Firefox 52 Borrows One More Privacy Feature From the Tor Browser (bleepingcomputer.com)
An anonymous reader writes: Mozilla engineers have added a mechanism to Firefox 52 that prevents websites from fingerprinting users using system fonts. The user privacy protection system was borrowed from the Tor Browser, where a similar mechanism blocks websites from identifying users based on the fonts installed on their computers, only returning a list of "default fonts" per each OS. While sabotaging system font queries won't stop user fingerprinting as a whole, this is just one of the latest privacy-related updates Mozilla has added to Firefox, taken from Tor. Back in July 2016, Mozilla engineers started the Tor Uplift project, which aims to improve Firefox's privacy features with the ones present in the Tor Browser.
if you don't have anything to hide, why worry about privacy?
...says the Anonymous Coward...
Hello Trump Security Council member 003421
I'm glad that you have taken interest in comrade geekmux. He has been speaking ill of Our Glorious Leader Trump for quite some time now. He will need to be sent to the Re-Edumucation Camps as soon as possible. In addition, we have reason to believe that he enjoys watching Adult Videos where interracial couples are engaging in illegal (since the racial purity act of 2019) coupling. Please be aware of the serious implications this might have on our "Christian" nation.
Please ignore the fact that the single largest denomination/sect in the US is Catholic... and as soon as you bring this fact up... "ohh no, we shouldn't become a 'Christian nation of the Catholic denomination'- nation" is said...
I'm sorry... For daring to think about facts and logic, I'll send myself to the re-edumucation camp later this evening... but please remember to enjoy trolling people who think privacy is at all important.
Everyone has something to hide. You wouldn't be happy if your bank statements arrived printed on the back of a postcard. You want that information hidden inside an envelope for your privacy.
const int one = 65536; (Silvermoon, Texture.cs)
SJW, n: "Someone I don't like, and by the way I'm a fuckwit" - AC
Where do I begin...
If Firefox developers really care about privacy:
- Telemetry would NOT be enabled by default
- Safebrowsing should NOT be there (- it calls home to google for every site you visit)
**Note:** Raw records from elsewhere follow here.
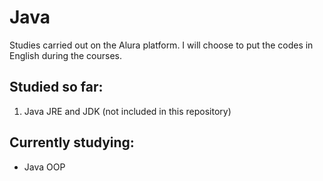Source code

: # Java

Studies carried out on the Alura platform. I will choose to put the codes in English during the courses.



## Studied so far:

1. Java JRE and JDK (not included in this repository)

## Currently studying:

- Java OOP

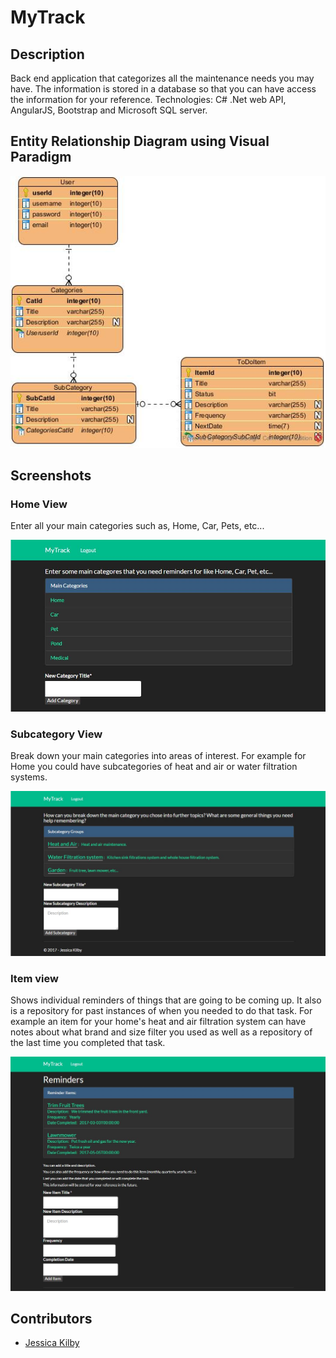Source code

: ﻿# MyTrack

## Description
Back end application that categorizes all the maintenance needs you may have. The information is stored in a database so that you can have access the information for your reference. Technologies: C# .Net web API, AngularJS, Bootstrap and Microsoft SQL server. 

## Entity Relationship Diagram using Visual Paradigm
![ERD](/img/myTrack.jpg?raw=true)

## Screenshots

### Home View
Enter all your main categories such as, Home, Car, Pets, etc...

![Home](/img/Home.JPG?raw=true)


### Subcategory View
Break down your main categories into areas of interest. For example for Home you could have subcategories of heat and air or water filtration systems.

![Subcat](/img/Subcategory.JPG?raw=true)


### Item view
Shows individual reminders of things that are going to be coming up. It also is a repository for past instances of when you needed to do that task. For example an item for your home's heat and air filtration system can have notes about what brand and size filter you used as well as a repository of the last time you completed that task.

![Item](/img/Item.JPG?raw=true)


## Contributors
- [Jessica Kilby](https://github.com/jessicakilby)


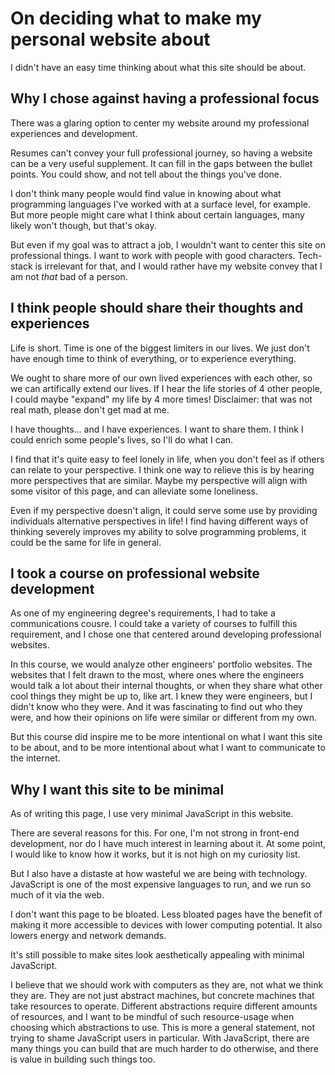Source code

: 
# On deciding what to make my personal website about

I didn't have an easy time thinking about what this site should be about.

## Why I chose against having a professional focus

There was a glaring option to center my website around my professional experiences and development.

Resumes can't convey your full professional journey, so having a website can be a very useful supplement. It can fill in the gaps between the bullet points. You could show, and not tell about the things you've done.

I don't think many people would find value in knowing about what programming languages I've worked with at a surface level, for example. But more people might care what I think about certain languages, many likely won't though, but that's okay.

But even if my goal was to attract a job, I wouldn't want to center this site on professional things. I want to work with people with good characters. Tech-stack is irrelevant for that, and I would rather have my website convey that I am not *that* bad of a person.

## I think people should share their thoughts and experiences

Life is short. Time is one of the biggest limiters in our lives. We just don't have enough time to think of everything, or to experience everything.

We ought to share more of our own lived experiences with each other, so we can artifically extend our lives. If I hear the life stories of 4 other people, I could maybe "expand" my life by 4 more times! Disclaimer: that was not real math, please don't get mad at me.

I have thoughts... and I have experiences. I want to share them. I think I could enrich some people's lives, so I'll do what I can.

I find that it's quite easy to feel lonely in life, when you don't feel as if others can relate to your perspective. I think one way to relieve this is by hearing more perspectives that are similar. Maybe my perspective will align with some visitor of this page, and can alleviate some loneliness.

Even if my perspective doesn't align, it could serve some use by providing individuals alternative perspectives in life! I find having different ways of thinking severely improves my ability to solve programming problems, it could be the same for life in general.

## I took a course on professional website development

As one of my engineering degree's requirements, I had to take a communications cousre. I could take a variety of courses to fulfill this requirement, and I chose one that centered around developing professional websites.

In this course, we would analyze other engineers' portfolio websites. The websites that I felt drawn to the most, where ones where the engineers would talk a lot about their internal thoughts, or when they share what other cool things they might be up to, like art. I knew they were engineers, but I didn't know who they were. And it was fascinating to find out who they were, and how their opinions on life were similar or different from my own.

But this course did inspire me to be more intentional on what I want this site to be about, and to be more intentional about what I want to communicate to the internet.

## Why I want this site to be minimal

As of writing this page, I use very minimal JavaScript in this website.

There are several reasons for this. For one, I'm not strong in front-end development, nor do I have much interest in learning about it. At some point, I would like to know how it works, but it is not high on my curiosity list.

But I also have a distaste at how wasteful we are being with technology. JavaScript is one of the most expensive languages to run, and we run so much of it via the web.

I don't want this page to be bloated. Less bloated pages have the benefit of making it more accessible to devices with lower computing potential. It also lowers energy and network demands.

It's still possible to make sites look aesthetically appealing with minimal JavaScript.

I believe that we should work with computers as they are, not what we think they are. They are not just abstract machines, but concrete machines that take resources to operate. Different abstractions require different amounts of resources, and I want to be mindful of such resource-usage when choosing which abstractions to use. This is more a general statement, not trying to shame JavaScript users in particular. With JavaScript, there are many things you can build that are much harder to do otherwise, and there is value in building such things too.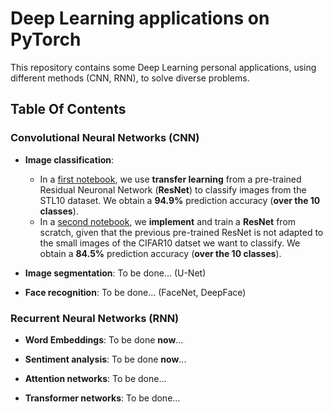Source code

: # Deep Learning applications on PyTorch

This repository contains some Deep Learning personal applications, using different methods (CNN, RNN), to solve diverse problems.

## Table Of Contents

### Convolutional Neural Networks (CNN)

* **Image classification**: 
    * In a [first notebook](https://github.com/louischarlot/DeepLearning_Applications_PyTorch/blob/main/CNN/Image_classification_transfer.ipynb), we use **transfer learning** from a pre-trained Residual Neuronal Network (**ResNet**) to classify images from the STL10 dataset.
We obtain a **94.9%** prediction accuracy (**over the 10 classes**).
    * In a [second notebook](https://github.com/louischarlot/DeepLearning_Applications_PyTorch/blob/main/CNN/Image_classification_implemented.ipynb), we **implement** and train a **ResNet** from scratch, given that the previous pre-trained ResNet is not adapted to the small images of the CIFAR10 datset we want to classify. We obtain a **84.5%** prediction accuracy (**over the 10 classes**).


* **Image segmentation**: To be done... (U-Net)

* **Face recognition**: To be done... (FaceNet, DeepFace)


### Recurrent Neural Networks (RNN)

* **Word Embeddings**: To be done **now**...

* **Sentiment analysis**: To be done **now**...


* **Attention networks**: To be done...

* **Transformer networks**: To be done... 
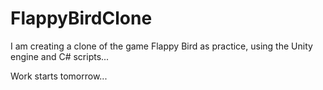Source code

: # FlappyBirdClone

I am creating a clone of the game Flappy Bird as practice, using the Unity engine and C# scripts...

Work starts tomorrow...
- The ability to disable Javascript should NOT require installation of an extension. This option used to be there more than a couple of years ago.
- about:permissions should be a menu item.
- Get rid of the stupid intrusive 'gear' button tracking crap when you visit about:blank. The page should be completely blank!
- Go to about:blank and search for http, and search for 'social'. All this calling home to Facebook and Google garbage should NOT be there!
- Geo tracking should NOT be in a browser, and should NOT be enabled by default.
This would be just the start...
I've been wondering why browsers don't do this for years now. I mean really, it was what, several years ago when it was demonstrated how thoroughly they could fingerprint a browser based off a number of characteristics, including the font list. Why on earth would my OS's entire font list be something that my browser would broadcast to any site that asked for it?!
Browsers should work the other direction: Only give information that is needed, and in the case of fonts, just give me the site. If I have a particular font, great, if not, it gets rendered in whatever I have. I'm not concerned.